- [Document passage]
--- --- ---

- Coat of Arms of the comital branch since 1999
- Country: Belgium
- Current head: Bernard, Count d'Udekem d'Acoz
- Titles: Count, mostly jonkheer
- Estate(s): Losange Castle, Couthof Castle, Raepenburg Castle.
- Cadet branches: d'Udekem d'Acoz; d'Udekem Gentinnes; d'Udekem de Guertechin;

= D'Udekem =

Family

The House d'Udekem (/fr/) is an old noble family that has belonged to the nobility of Belgium since 1816.

--- --- ---

Data entries

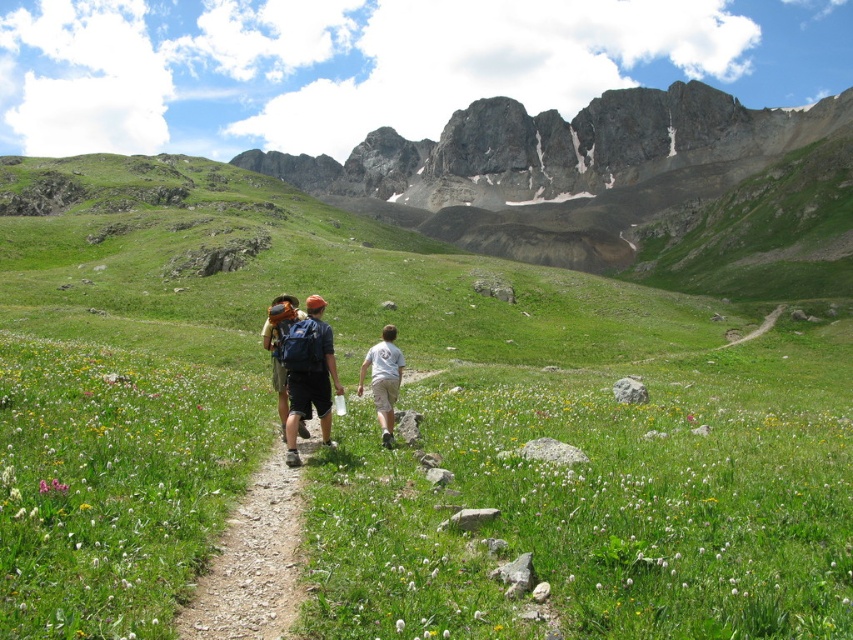
Based on the photo, who is higher up, dirt/gravel path at center or matte blue backpack at center?

Positioned higher is matte blue backpack at center.

Who is positioned more to the left, dirt/gravel path at center or matte blue backpack at center?

matte blue backpack at center is more to the left.

Who is more forward, (228, 516) or (294, 461)?

Point (228, 516)

Locate an element on the screen. The height and width of the screenshot is (640, 853). dirt/gravel path at center is located at coordinates (252, 563).

Can you confirm if white cotton shirt at center is positioned below matte brown backpack at center?

Correct, white cotton shirt at center is located below matte brown backpack at center.

Is white cotton shirt at center to the right of matte brown backpack at center from the viewer's perspective?

Correct, you'll find white cotton shirt at center to the right of matte brown backpack at center.

Is point (381, 376) farther from viewer compared to point (283, 397)?

Yes.

This screenshot has width=853, height=640. In order to click on white cotton shirt at center in this screenshot , I will do `click(383, 380)`.

Between dirt/gravel path at center and white cotton shirt at center, which one appears on the right side from the viewer's perspective?

white cotton shirt at center is more to the right.

Is dirt/gravel path at center to the left of white cotton shirt at center from the viewer's perspective?

Indeed, dirt/gravel path at center is positioned on the left side of white cotton shirt at center.

Describe the element at coordinates (252, 563) in the screenshot. I see `dirt/gravel path at center` at that location.

Where is `dirt/gravel path at center`? Image resolution: width=853 pixels, height=640 pixels. dirt/gravel path at center is located at coordinates (252, 563).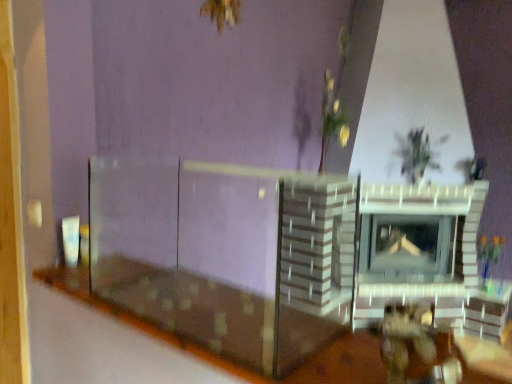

--- --- ---

- [Questions on the material]
• A. According to the d'Udekem family text, since what year has the family belonged to the nobility of Belgium?
• B. Begin at the words "- Coat of Arms" and stop after "Belgium since 1816.", rewriting that part of the d'Udekem family text with "old" changed to "ancient".

- [Answers below]
• A. 1816

• B.
- Coat of Arms of the comital branch since 1999
- Country: Belgium
- Current head: Bernard, Count d'Udekem d'Acoz
- Titles: Count, mostly jonkheer
- Estate(s): Losange Castle, Couthof Castle, Raepenburg Castle.
- Cadet branches: d'Udekem d'Acoz; d'Udekem Gentinnes; d'Udekem de Guertechin;

= D'Udekem =

Family

The House d'Udekem (/fr/) is an ancient noble family that has belonged to the nobility of Belgium since 1816.